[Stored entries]
'''

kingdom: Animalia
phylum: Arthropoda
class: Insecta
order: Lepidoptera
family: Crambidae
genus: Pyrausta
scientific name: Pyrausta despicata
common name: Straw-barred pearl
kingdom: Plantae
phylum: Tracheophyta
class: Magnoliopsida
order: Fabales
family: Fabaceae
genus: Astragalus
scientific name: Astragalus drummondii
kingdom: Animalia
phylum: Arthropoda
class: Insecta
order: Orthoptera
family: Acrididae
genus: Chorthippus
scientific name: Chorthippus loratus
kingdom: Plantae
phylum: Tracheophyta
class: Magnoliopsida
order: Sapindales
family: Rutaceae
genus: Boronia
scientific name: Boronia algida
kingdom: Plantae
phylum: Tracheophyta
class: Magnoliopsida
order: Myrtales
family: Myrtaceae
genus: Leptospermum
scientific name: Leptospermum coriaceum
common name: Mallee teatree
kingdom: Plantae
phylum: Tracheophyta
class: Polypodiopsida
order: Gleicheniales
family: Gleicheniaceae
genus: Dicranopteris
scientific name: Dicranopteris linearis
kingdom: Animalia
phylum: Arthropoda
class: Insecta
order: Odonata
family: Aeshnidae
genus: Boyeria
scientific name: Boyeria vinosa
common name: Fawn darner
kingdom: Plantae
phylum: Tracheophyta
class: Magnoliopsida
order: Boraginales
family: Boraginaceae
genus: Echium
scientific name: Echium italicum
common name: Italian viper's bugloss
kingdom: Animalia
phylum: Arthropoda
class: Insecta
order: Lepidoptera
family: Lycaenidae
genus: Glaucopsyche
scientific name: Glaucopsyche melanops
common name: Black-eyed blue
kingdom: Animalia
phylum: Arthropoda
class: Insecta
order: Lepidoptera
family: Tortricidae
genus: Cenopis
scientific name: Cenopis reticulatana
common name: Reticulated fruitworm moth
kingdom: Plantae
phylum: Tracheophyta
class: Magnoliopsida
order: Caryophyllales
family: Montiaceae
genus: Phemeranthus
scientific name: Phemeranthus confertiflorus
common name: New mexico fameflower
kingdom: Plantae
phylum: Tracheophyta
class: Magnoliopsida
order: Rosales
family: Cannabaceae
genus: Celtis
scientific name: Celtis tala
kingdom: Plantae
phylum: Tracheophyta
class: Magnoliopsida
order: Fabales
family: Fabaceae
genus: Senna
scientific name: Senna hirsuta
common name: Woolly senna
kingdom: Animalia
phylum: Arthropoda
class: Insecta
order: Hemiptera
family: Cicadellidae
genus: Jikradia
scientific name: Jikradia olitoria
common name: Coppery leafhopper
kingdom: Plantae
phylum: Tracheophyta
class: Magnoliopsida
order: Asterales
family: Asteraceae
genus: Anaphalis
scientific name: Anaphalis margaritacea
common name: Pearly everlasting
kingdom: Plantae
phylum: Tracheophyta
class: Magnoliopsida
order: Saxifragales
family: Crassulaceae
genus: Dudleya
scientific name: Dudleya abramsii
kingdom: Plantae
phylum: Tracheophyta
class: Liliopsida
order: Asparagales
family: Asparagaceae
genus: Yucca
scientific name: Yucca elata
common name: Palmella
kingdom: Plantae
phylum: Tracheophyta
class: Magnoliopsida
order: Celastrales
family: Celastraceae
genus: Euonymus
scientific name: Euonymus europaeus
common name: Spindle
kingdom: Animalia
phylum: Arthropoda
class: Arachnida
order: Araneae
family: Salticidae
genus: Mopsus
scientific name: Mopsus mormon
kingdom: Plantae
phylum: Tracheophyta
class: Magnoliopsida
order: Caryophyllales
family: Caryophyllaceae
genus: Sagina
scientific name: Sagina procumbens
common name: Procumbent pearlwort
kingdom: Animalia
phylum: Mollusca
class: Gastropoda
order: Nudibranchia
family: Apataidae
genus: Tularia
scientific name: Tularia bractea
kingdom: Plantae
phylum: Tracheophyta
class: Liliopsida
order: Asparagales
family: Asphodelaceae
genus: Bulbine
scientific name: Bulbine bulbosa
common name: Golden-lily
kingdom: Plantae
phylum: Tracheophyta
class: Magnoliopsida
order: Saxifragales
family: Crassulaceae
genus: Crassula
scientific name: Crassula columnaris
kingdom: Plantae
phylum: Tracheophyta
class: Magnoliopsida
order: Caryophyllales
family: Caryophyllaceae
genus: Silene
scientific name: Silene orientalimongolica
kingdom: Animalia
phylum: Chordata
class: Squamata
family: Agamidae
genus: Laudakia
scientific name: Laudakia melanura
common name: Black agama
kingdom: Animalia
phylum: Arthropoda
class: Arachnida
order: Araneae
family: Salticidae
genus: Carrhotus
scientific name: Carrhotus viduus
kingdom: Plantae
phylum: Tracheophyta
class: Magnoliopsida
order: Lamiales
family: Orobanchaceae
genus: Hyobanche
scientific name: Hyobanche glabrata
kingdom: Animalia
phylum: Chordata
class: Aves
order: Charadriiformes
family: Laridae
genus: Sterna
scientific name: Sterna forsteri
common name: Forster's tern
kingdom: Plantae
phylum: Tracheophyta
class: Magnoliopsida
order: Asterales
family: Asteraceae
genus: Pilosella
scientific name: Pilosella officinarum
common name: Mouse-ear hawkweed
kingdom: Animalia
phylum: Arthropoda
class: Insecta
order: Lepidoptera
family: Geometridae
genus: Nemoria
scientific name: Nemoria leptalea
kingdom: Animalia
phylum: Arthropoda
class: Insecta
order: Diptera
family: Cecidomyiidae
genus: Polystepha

'''

• [WHAT TO WORK ON] Copy out all of the items above word for word, keeping every line in its original order.

• [OUTPUT FOR THIS EXERCISE]
kingdom: Animalia
phylum: Arthropoda
class: Insecta
order: Lepidoptera
family: Crambidae
genus: Pyrausta
scientific name: Pyrausta despicata
common name: Straw-barred pearl
kingdom: Plantae
phylum: Tracheophyta
class: Magnoliopsida
order: Fabales
family: Fabaceae
genus: Astragalus
scientific name: Astragalus drummondii
kingdom: Animalia
phylum: Arthropoda
class: Insecta
order: Orthoptera
family: Acrididae
genus: Chorthippus
scientific name: Chorthippus loratus
kingdom: Plantae
phylum: Tracheophyta
class: Magnoliopsida
order: Sapindales
family: Rutaceae
genus: Boronia
scientific name: Boronia algida
kingdom: Plantae
phylum: Tracheophyta
class: Magnoliopsida
order: Myrtales
family: Myrtaceae
genus: Leptospermum
scientific name: Leptospermum coriaceum
common name: Mallee teatree
kingdom: Plantae
phylum: Tracheophyta
class: Polypodiopsida
order: Gleicheniales
family: Gleicheniaceae
genus: Dicranopteris
scientific name: Dicranopteris linearis
kingdom: Animalia
phylum: Arthropoda
class: Insecta
order: Odonata
family: Aeshnidae
genus: Boyeria
scientific name: Boyeria vinosa
common name: Fawn darner
kingdom: Plantae
phylum: Tracheophyta
class: Magnoliopsida
order: Boraginales
family: Boraginaceae
genus: Echium
scientific name: Echium italicum
common name: Italian viper's bugloss
kingdom: Animalia
phylum: Arthropoda
class: Insecta
order: Lepidoptera
family: Lycaenidae
genus: Glaucopsyche
scientific name: Glaucopsyche melanops
common name: Black-eyed blue
kingdom: Animalia
phylum: Arthropoda
class: Insecta
order: Lepidoptera
family: Tortricidae
genus: Cenopis
scientific name: Cenopis reticulatana
common name: Reticulated fruitworm moth
kingdom: Plantae
phylum: Tracheophyta
class: Magnoliopsida
order: Caryophyllales
family: Montiaceae
genus: Phemeranthus
scientific name: Phemeranthus confertiflorus
common name: New mexico fameflower
kingdom: Plantae
phylum: Tracheophyta
class: Magnoliopsida
order: Rosales
family: Cannabaceae
genus: Celtis
scientific name: Celtis tala
kingdom: Plantae
phylum: Tracheophyta
class: Magnoliopsida
order: Fabales
family: Fabaceae
genus: Senna
scientific name: Senna hirsuta
common name: Woolly senna
kingdom: Animalia
phylum: Arthropoda
class: Insecta
order: Hemiptera
family: Cicadellidae
genus: Jikradia
scientific name: Jikradia olitoria
common name: Coppery leafhopper
kingdom: Plantae
phylum: Tracheophyta
class: Magnoliopsida
order: Asterales
family: Asteraceae
genus: Anaphalis
scientific name: Anaphalis margaritacea
common name: Pearly everlasting
kingdom: Plantae
phylum: Tracheophyta
class: Magnoliopsida
order: Saxifragales
family: Crassulaceae
genus: Dudleya
scientific name: Dudleya abramsii
kingdom: Plantae
phylum: Tracheophyta
class: Liliopsida
order: Asparagales
family: Asparagaceae
genus: Yucca
scientific name: Yucca elata
common name: Palmella
kingdom: Plantae
phylum: Tracheophyta
class: Magnoliopsida
order: Celastrales
family: Celastraceae
genus: Euonymus
scientific name: Euonymus europaeus
common name: Spindle
kingdom: Animalia
phylum: Arthropoda
class: Arachnida
order: Araneae
family: Salticidae
genus: Mopsus
scientific name: Mopsus mormon
kingdom: Plantae
phylum: Tracheophyta
class: Magnoliopsida
order: Caryophyllales
family: Caryophyllaceae
genus: Sagina
scientific name: Sagina procumbens
common name: Procumbent pearlwort
kingdom: Animalia
phylum: Mollusca
class: Gastropoda
order: Nudibranchia
family: Apataidae
genus: Tularia
scientific name: Tularia bractea
kingdom: Plantae
phylum: Tracheophyta
class: Liliopsida
order: Asparagales
family: Asphodelaceae
genus: Bulbine
scientific name: Bulbine bulbosa
common name: Golden-lily
kingdom: Plantae
phylum: Tracheophyta
class: Magnoliopsida
order: Saxifragales
family: Crassulaceae
genus: Crassula
scientific name: Crassula columnaris
kingdom: Plantae
phylum: Tracheophyta
class: Magnoliopsida
order: Caryophyllales
family: Caryophyllaceae
genus: Silene
scientific name: Silene orientalimongolica
kingdom: Animalia
phylum: Chordata
class: Squamata
family: Agamidae
genus: Laudakia
scientific name: Laudakia melanura
common name: Black agama
kingdom: Animalia
phylum: Arthropoda
class: Arachnida
order: Araneae
family: Salticidae
genus: Carrhotus
scientific name: Carrhotus viduus
kingdom: Plantae
phylum: Tracheophyta
class: Magnoliopsida
order: Lamiales
family: Orobanchaceae
genus: Hyobanche
scientific name: Hyobanche glabrata
kingdom: Animalia
phylum: Chordata
class: Aves
order: Charadriiformes
family: Laridae
genus: Sterna
scientific name: Sterna forsteri
common name: Forster's tern
kingdom: Plantae
phylum: Tracheophyta
class: Magnoliopsida
order: Asterales
family: Asteraceae
genus: Pilosella
scientific name: Pilosella officinarum
common name: Mouse-ear hawkweed
kingdom: Animalia
phylum: Arthropoda
class: Insecta
order: Lepidoptera
family: Geometridae
genus: Nemoria
scientific name: Nemoria leptalea
kingdom: Animalia
phylum: Arthropoda
class: Insecta
order: Diptera
family: Cecidomyiidae
genus: Polystepha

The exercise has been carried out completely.